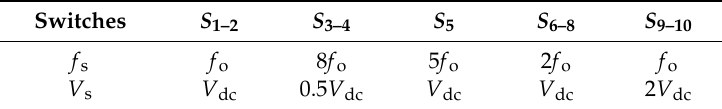
Table 3. Voltage stress and frequency of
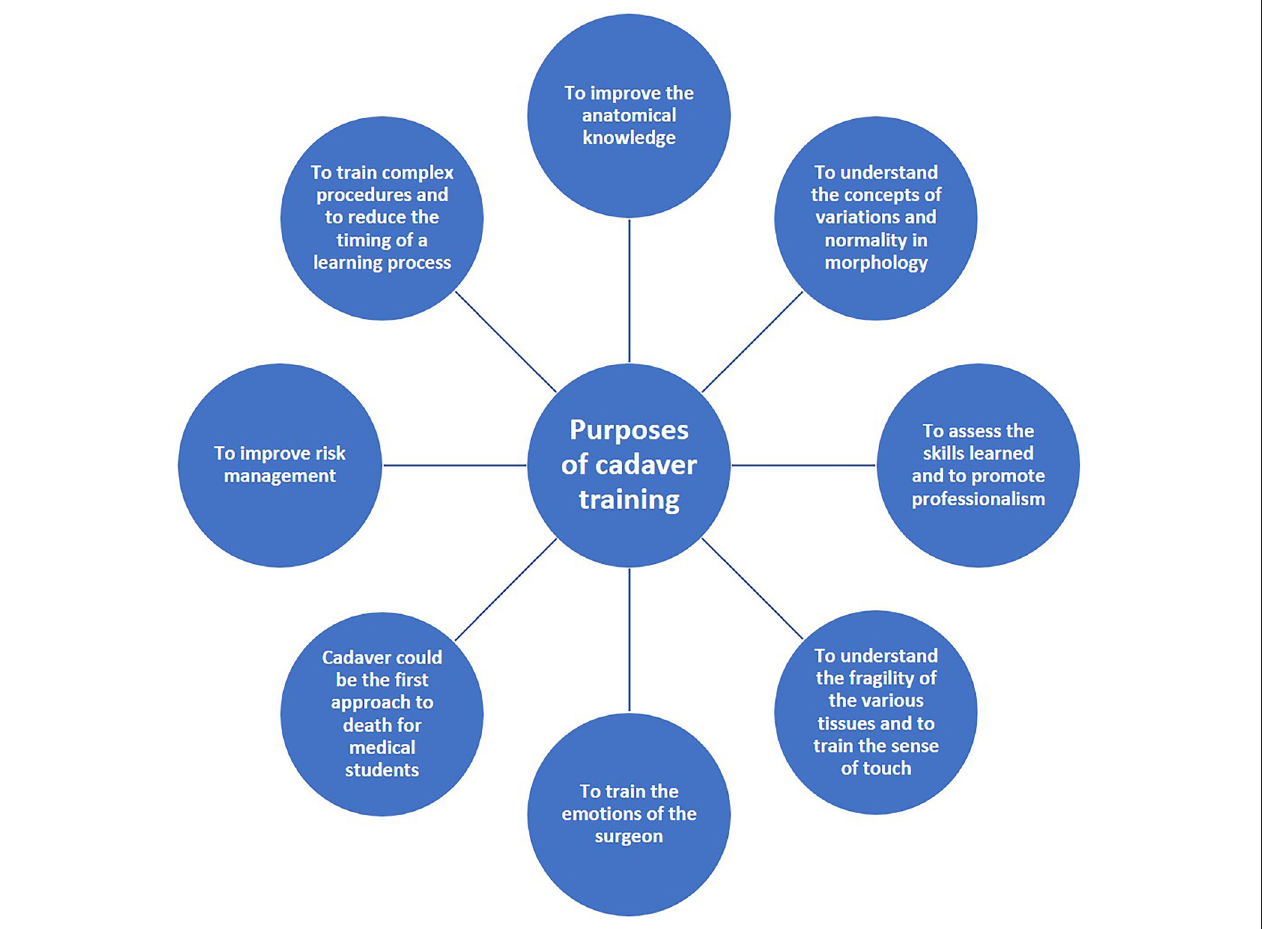
FIGURE 2 | Summary of purposes of cadaver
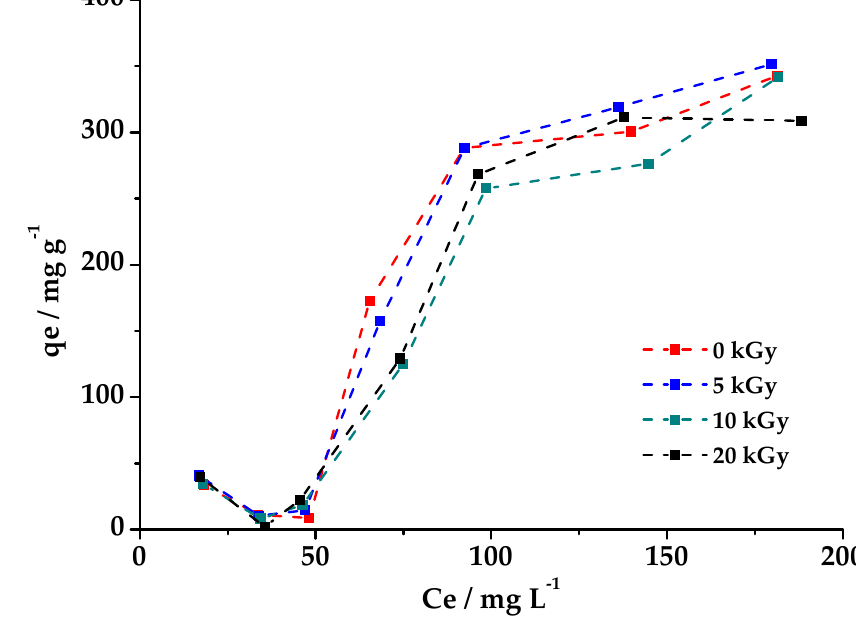
Figure 10. Adsorption DB1 dye isotherms of unirradiated and irradiated TiO 2 at different doses (5, 10 y 20 kGy).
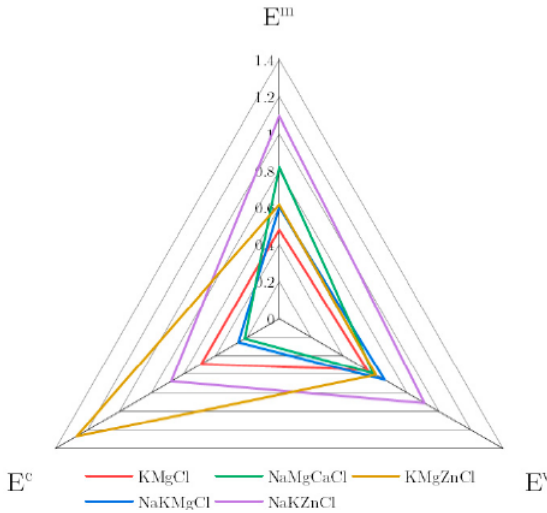
Figure 2. Chloride-based TES materials KPIs comparison (Solar Salt =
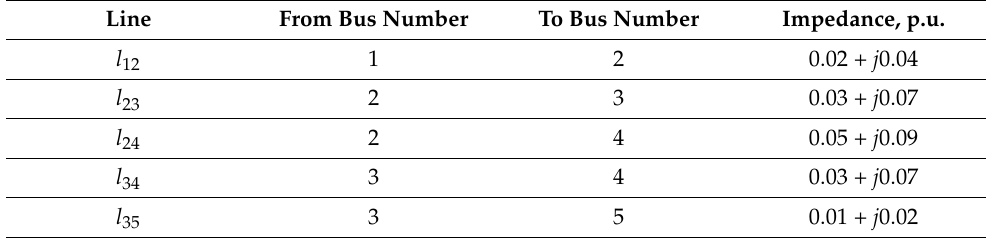
Table 3. Voltage stability system indices for the radial five-bus network with G 2 and l 24 out of oper- ation when all loads increase.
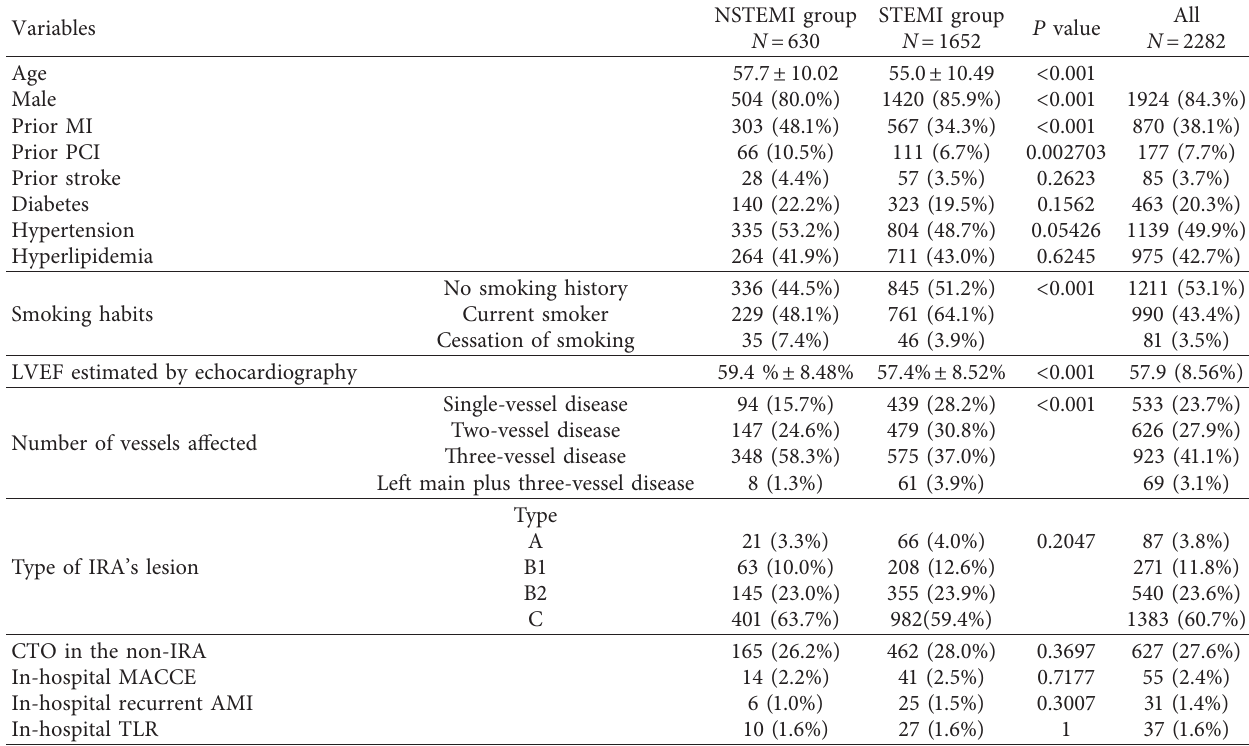
Table 1: Baseline and angiographic characteristics of patients with STEMI or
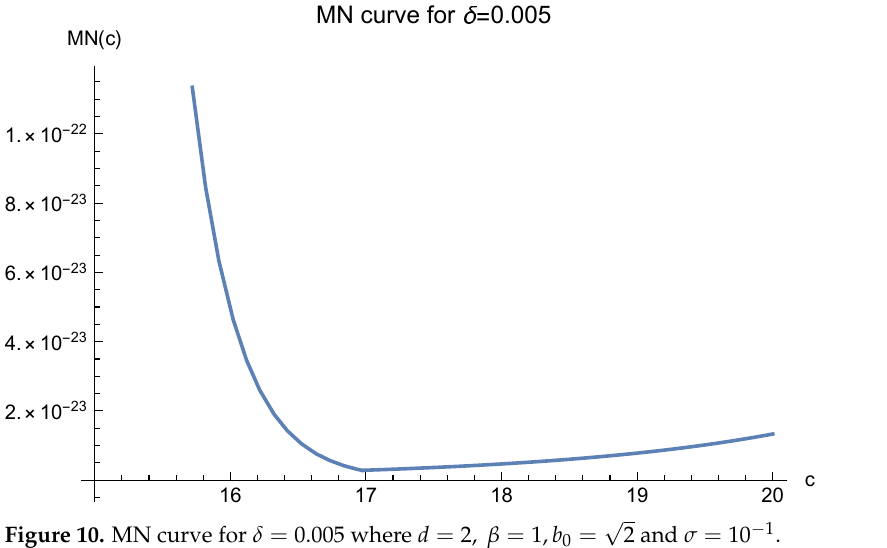
Figure 10. MN curve for δ = 0.005 where d = 2, β = 1, b 0 =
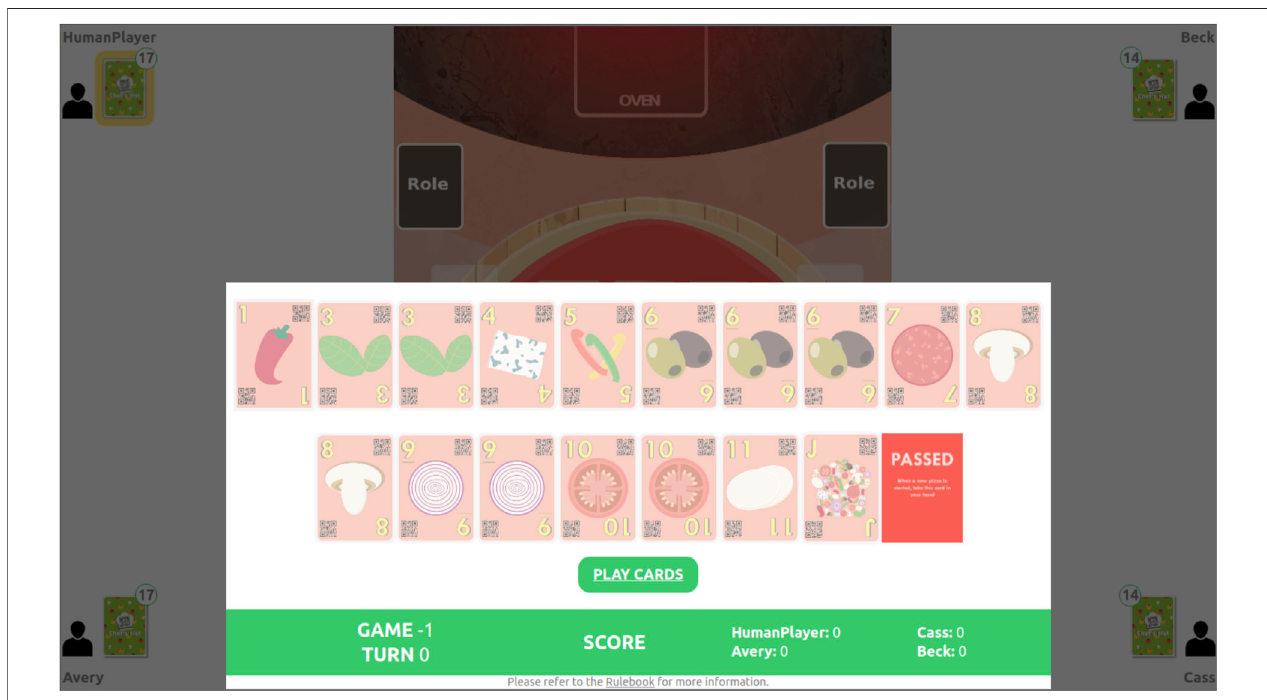
FIGURE 5 | Chef ’ s Hat Online interface allows humans to play against trained agents. This solution allows the collection and exporting of the entire gameplay in a format compatible with the Chef ’ s Hat Gym environment.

+++

▶ **Exercise description**:
Please restate the lines above exactly, starting at the first line of the data and stopping at the line containing "Table 3. Voltage stability", which is included. Omit pictures.

▶ **Result for this exercise**:
Table 3. Voltage stress and frequency of
FIGURE 2 | Summary of purposes of cadaver
Figure 10. Adsorption DB1 dye isotherms of unirradiated and irradiated TiO 2 at different doses (5, 10 y 20 kGy).
Figure 2. Chloride-based TES materials KPIs comparison (Solar Salt =
Table 3. Voltage stability system indices for the radial five-bus network with G 2 and l 24 out of oper- ation when all loads increase.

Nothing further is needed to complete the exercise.